Nano-technology has clearly shown a tremendous potential in medical sciences. Its impact onthe advances in the medical field is considerable through its many promising applications in the area of cancer treatment, the treatment of infectious, cardiovascular, neurological, lung and blood diseases, diabetes and dentistry. Moreover, the various nanomaterials that it will provide, may be used to further develop tissue engineering and cell repair and for the purpose of generating devices as nanorobots, nanochips, nanoimplants and prostheses [169-171].
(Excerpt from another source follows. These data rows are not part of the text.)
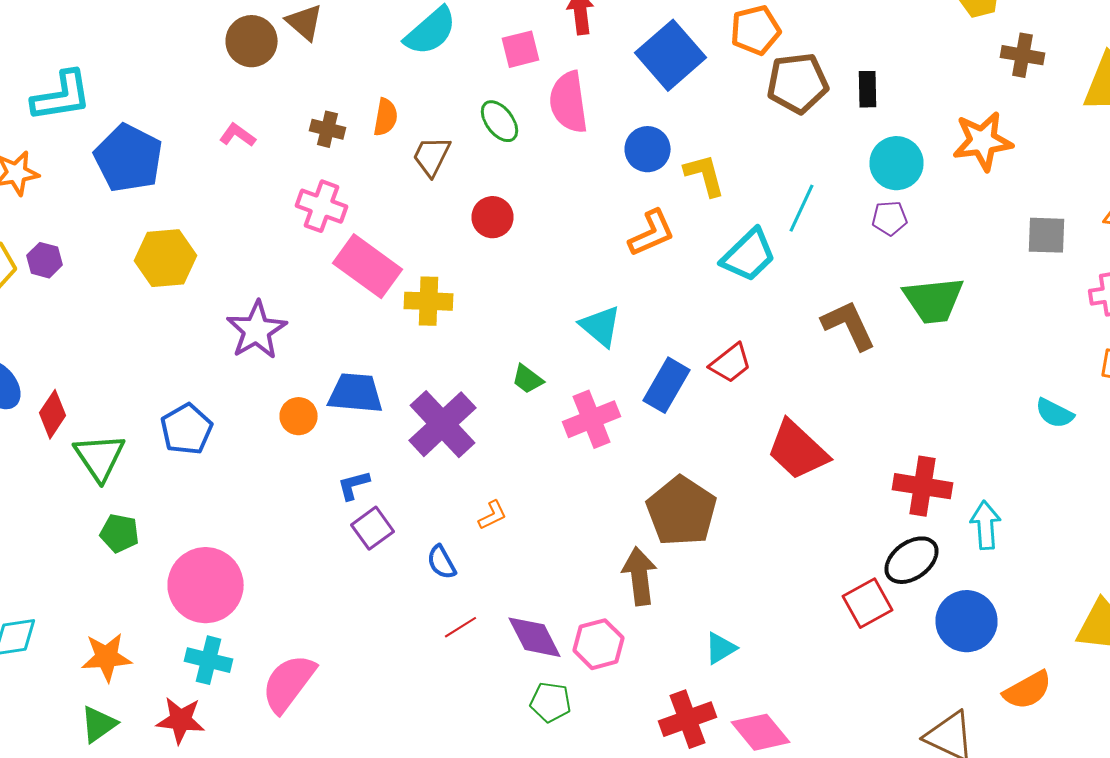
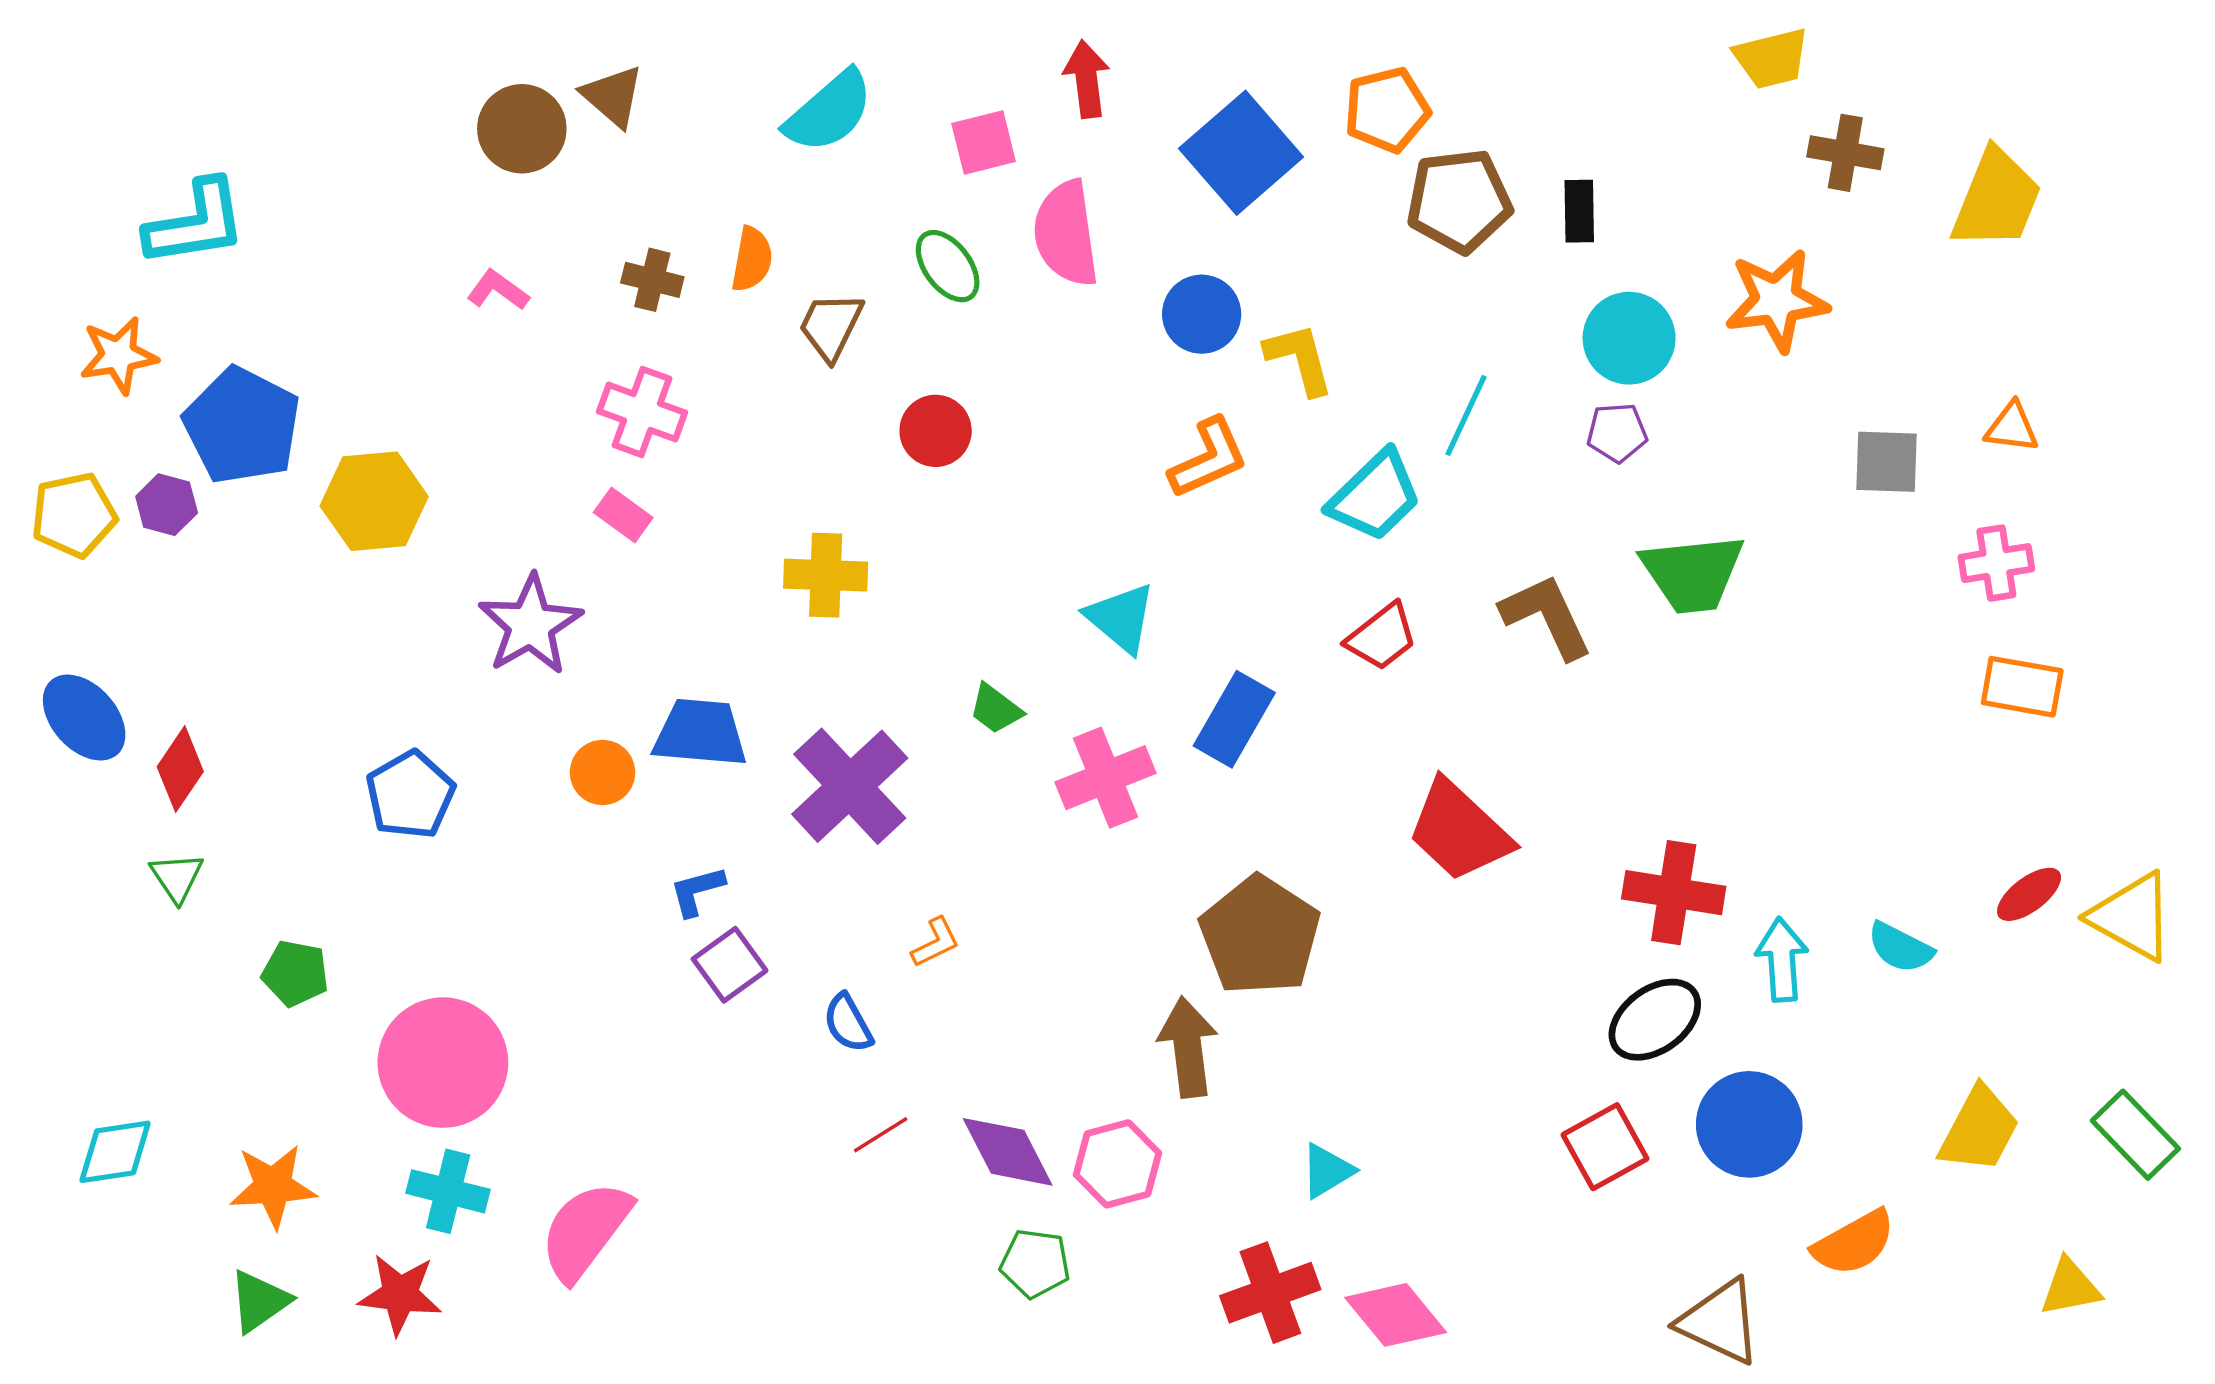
blue pentagon: (128, 158) -> (242, 426), moved
pink rectangle: (368, 266) -> (623, 515), moved, size x0.5
red trapezoid: (730, 363) -> (1382, 637), moved
cyan semicircle: (1054, 413) -> (1900, 948), moved
green triangle: (100, 457) -> (177, 877), moved, size x0.6
red square: (868, 603) -> (1605, 1147), moved

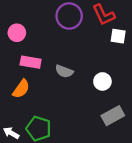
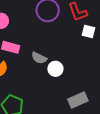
white circle: (102, 81) -> (55, 69), moved

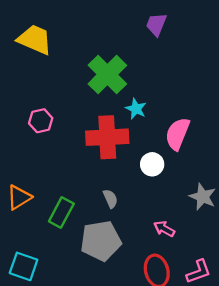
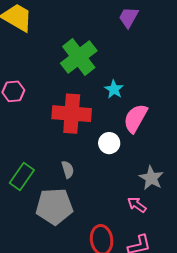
cyan star: (136, 109) -> (114, 89), moved
pink arrow: (164, 229) -> (137, 205), moved

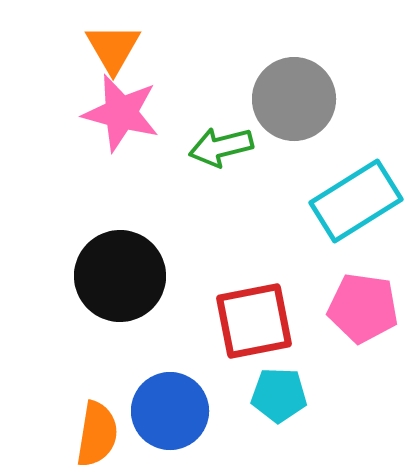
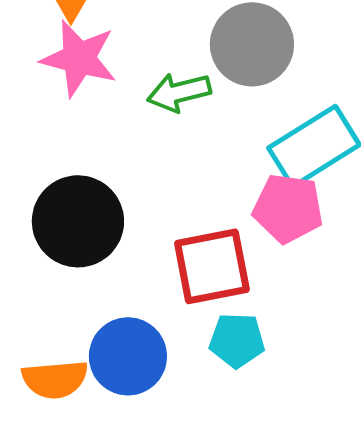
pink pentagon: (363, 308) -> (288, 208), moved
orange semicircle: (97, 434) -> (55, 379), turned 76

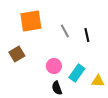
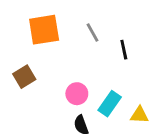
gray line: (65, 31) -> (92, 33), moved

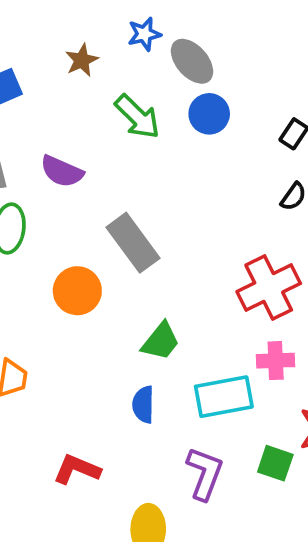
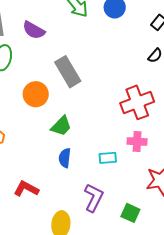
green trapezoid: (161, 341) -> (61, 126), moved
cyan rectangle: (224, 397) -> (108, 158), size x0.6
green square: (275, 463) -> (130, 213), moved

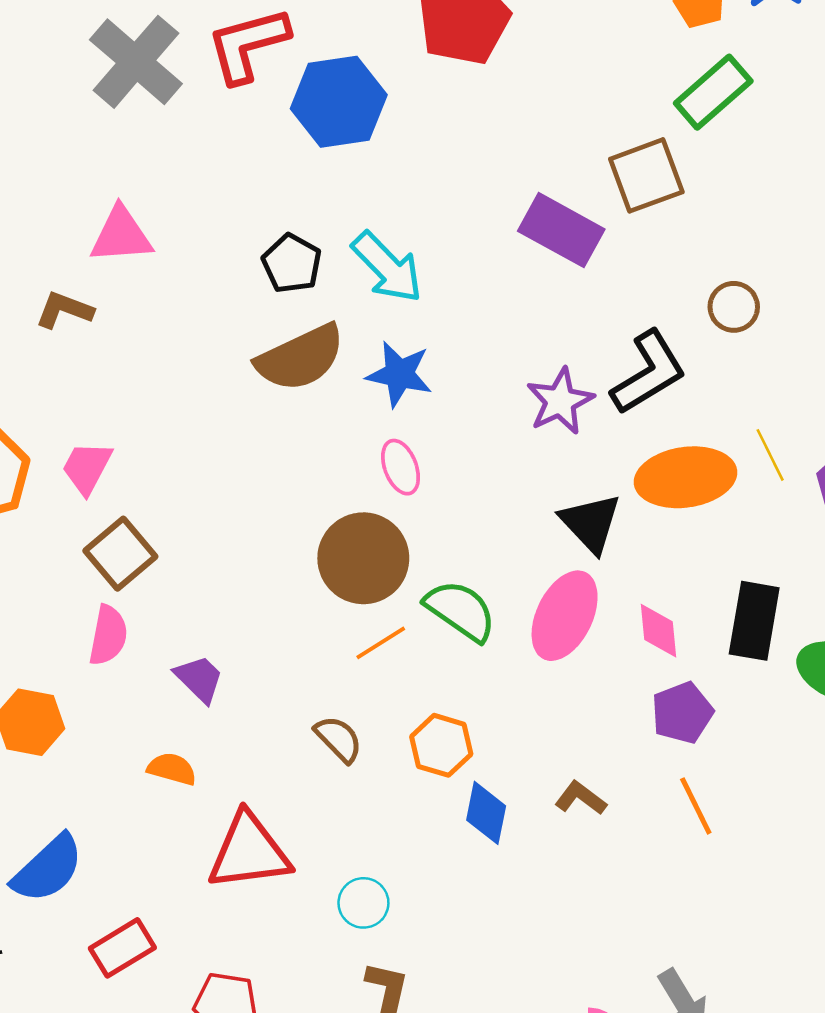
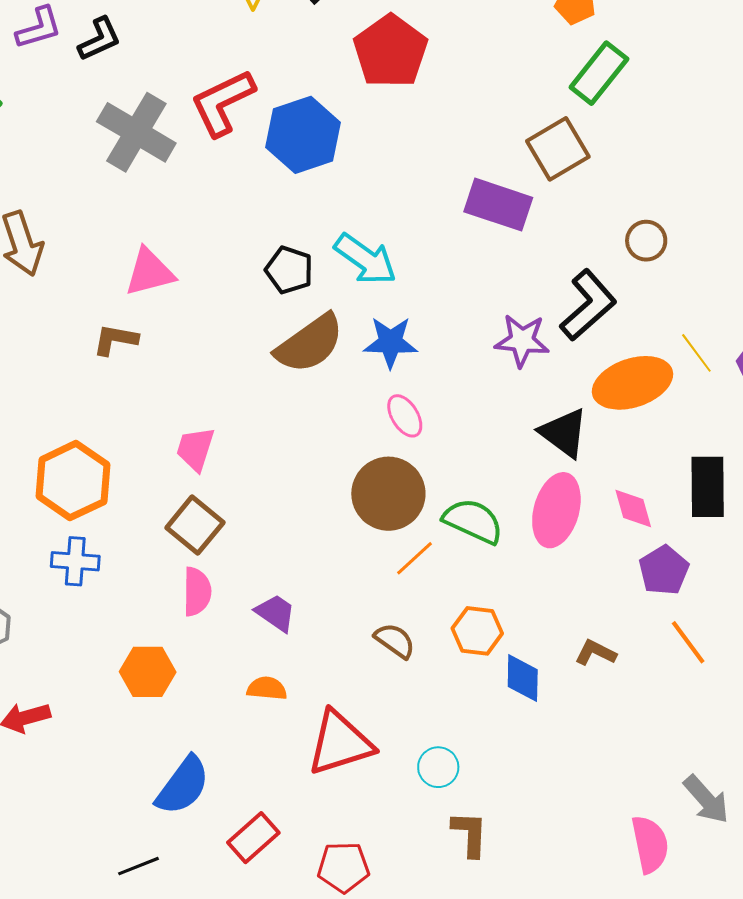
purple star: (560, 401) -> (522, 341), turned -30
pink trapezoid: (87, 468) -> (195, 449), moved

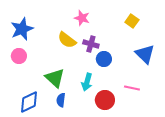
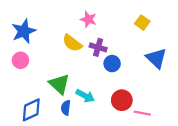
cyan arrow: (87, 82) -> (85, 96), moved, turned -78
pink line: (132, 88) -> (142, 113), moved
red circle: (105, 100) -> (122, 100), moved

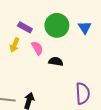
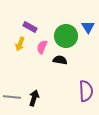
green circle: (57, 25) -> (66, 36), moved
pink semicircle: (37, 48) -> (42, 47), turned -128

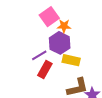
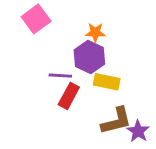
pink square: (49, 17) -> (36, 19), moved
purple line: (39, 55) -> (60, 76), turned 35

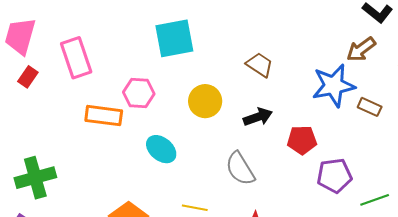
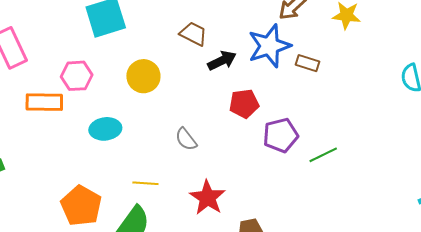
black arrow: (258, 117) -> (222, 61), moved
cyan ellipse: (161, 149) -> (105, 129), turned -40
gray semicircle: (240, 169) -> (186, 139), size x0.7

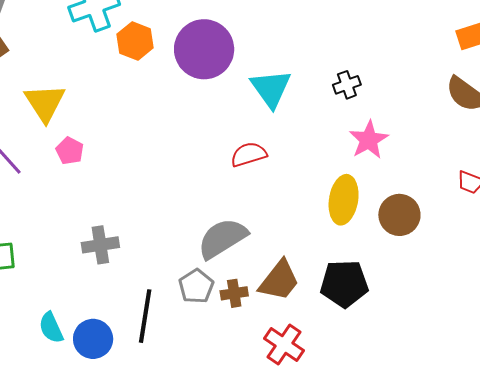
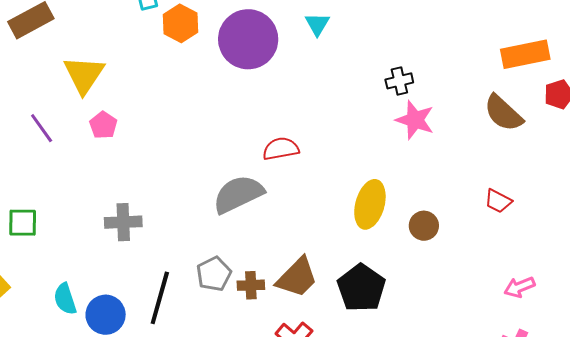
black cross: (347, 85) -> (399, 81), moved
cyan triangle: (271, 88) -> (317, 24), moved, size x0.6
pink star: (369, 140) -> (415, 120), moved, turned -30
brown circle: (399, 215) -> (424, 226), size x0.7
gray semicircle: (222, 238) -> (238, 194), moved
black pentagon: (344, 284) -> (361, 288), turned 30

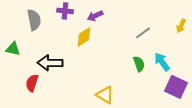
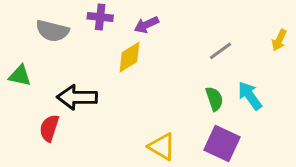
gray semicircle: (34, 20) -> (52, 31), turned 115
purple square: (176, 87) -> (222, 144), moved

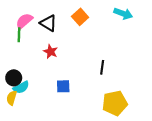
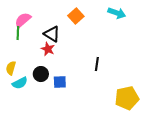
black triangle: (48, 23) -> (52, 34), moved
black circle: (14, 78) -> (41, 74), moved
yellow semicircle: (12, 98) -> (11, 68), moved
yellow pentagon: (115, 103) -> (127, 98), moved

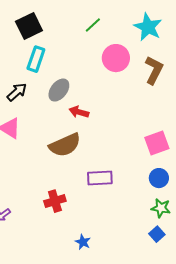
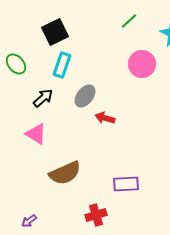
green line: (93, 25) -> (129, 21), moved
brown semicircle: (65, 145) -> (65, 173), moved
red cross: (55, 201) -> (96, 215), moved

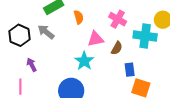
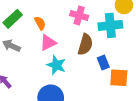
pink triangle: (96, 39) -> (48, 43), moved
brown semicircle: (117, 48) -> (85, 44), size x1.5

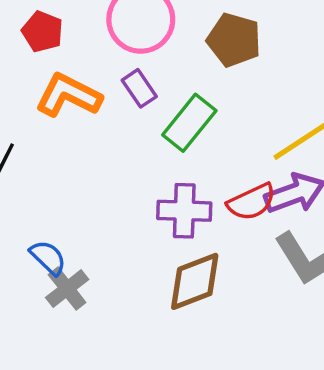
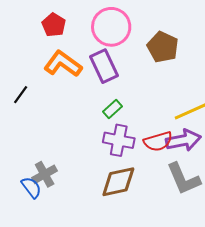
purple rectangle: (139, 88) -> (104, 66), size x1.5
green rectangle: (189, 123) -> (112, 109), moved, size x0.6
blue semicircle: (48, 258) -> (31, 187), moved

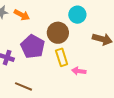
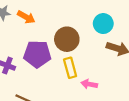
cyan circle: (77, 15) -> (103, 24), moved
purple pentagon: (33, 47) -> (37, 54), turned -30

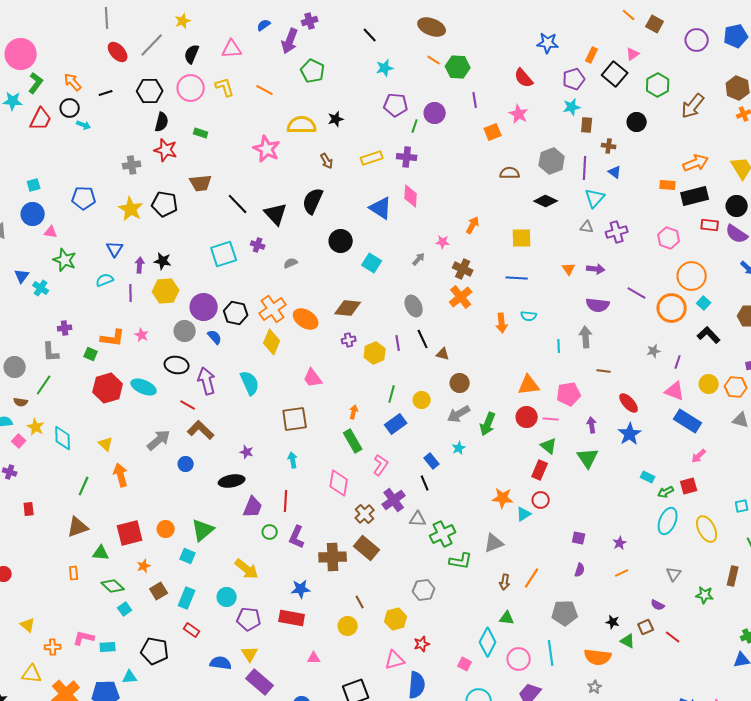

The review article discusses the impact of physics in medical fields in so far as it is related to the research conducted at the Laboratory of Lasers and New Materials (LLNM) of Cairo University. In fact progress in physics has influenced, improved, and has direct impact on almost all topics in biology and medicine. Within the scope of this review it was impossible to cover all these fields. We did not discuss for example its impact on many medical topics, such as: Nuclear Magnetic Imaging (NMI), Positron Emission Tomography (PET), Nuclear Medicine (NM), Ultrasonography (USG), Electrocardiography (ECG), Echoencephalography, Ophthalmoscopy, Endoscopy, lasers in medicine and surgery etc.
Perhaps the most profound impact physics could have on medical sciences lies in the field of nanotechnology, where progress is being made at rapid pace. Physicists are currently working towards the construction and development of molecular assemblers and nanorobots, which are machines that could re-order matter at molecular and atomic scales. The advent of these smart nanomedical devices will bring about a revolution in future medicine and will radically change the way medicine has been practiced for centuries, opening new horizons especially in the fields of diagnostics and treatments, to the benefit of human health.